Fully anharmonic infrared cascade spectra of polycyclic aromatic hydrocarbons

TL;DR

This paper develops a comprehensive theoretical framework for modeling the fully anharmonic IR emission spectra of interstellar PAHs, accounting for complex vibrational interactions and temperature effects, to better match astronomical observations.

Contribution

It introduces a detailed anharmonic vibrational perturbation theory approach and a simplified scheme for calculating IR cascade spectra of PAHs, improving upon previous models.

Findings

Corrected previous assumptions about anharmonic correction factors.

Demonstrated the importance of Fermi resonances in IR spectra.

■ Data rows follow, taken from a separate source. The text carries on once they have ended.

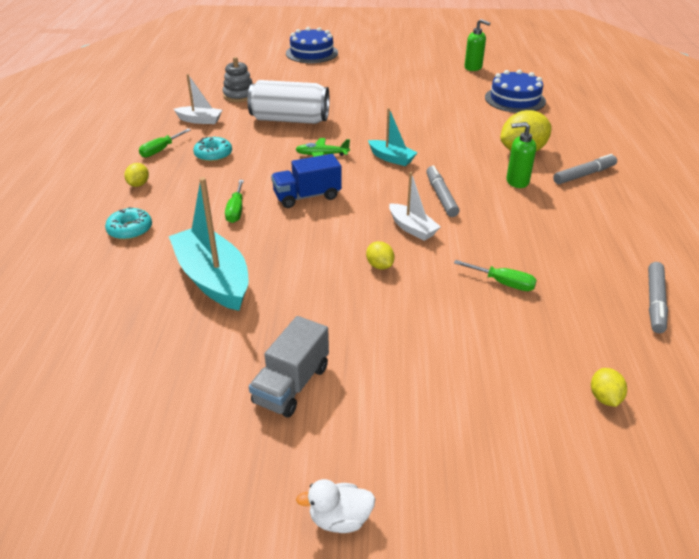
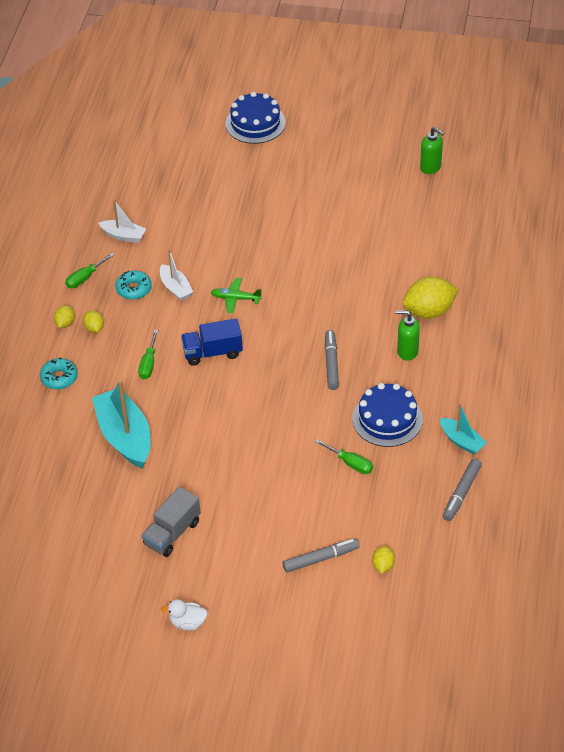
camera: 10 degrees right, 10 degrees up
grey stacking toy [223,57,252,102] -> none
white can [248,80,330,124] -> none
yellow lemon [366,241,395,270] -> yellow lemon moved to [83,310,104,333]
turquoise boat [368,108,418,166] -> turquoise boat moved to [440,403,487,455]
white boat [389,172,441,241] -> white boat moved to [160,249,193,301]
blue cake [485,70,546,113] -> blue cake moved to [352,383,423,447]
grey marker [553,154,617,184] -> grey marker moved to [282,538,360,572]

Provided a new method for transforming absorption spectra into emission spectra.

Abstract

The infrared (IR) emission of polycyclic aromatic hydrocarbons (PAHs) permeates our universe; astronomers have detected the IR signatures of PAHs around many interstellar objects. The IR emission of interstellar PAHs differs from their emission as seen under conditions on Earth, as they emit through a collisionless cascade down through their excited vibrational states from high internal energies. The difficulty in reproducing interstellar conditions in the laboratory results in a reliance on theoretical techniques. However, the size and complexity of PAHs requires careful consideration when producing the theoretical spectra. In this work we outline the theoretical methods necessary to lead to a fully theoretical IR cascade spectra of PAHs including: an anharmonic second order vibrational perturbation theory (VPT2) treatment; the inclusion of Fermi resonances through polyads; and the calculation of anharmonic temperature band shifts and broadenings (including resonances) through a Wang--Landau approach. We also suggest a simplified scheme to calculate vibrational emission spectra that retains the essential characteristics of the full IR cascade treatment and can directly transform low temperature absorption spectra in IR cascade spectra. Additionally we show that past astronomical models were in error in assuming a 15 cm$^{-1}$ correction was needed to account for anharmonic emission effects.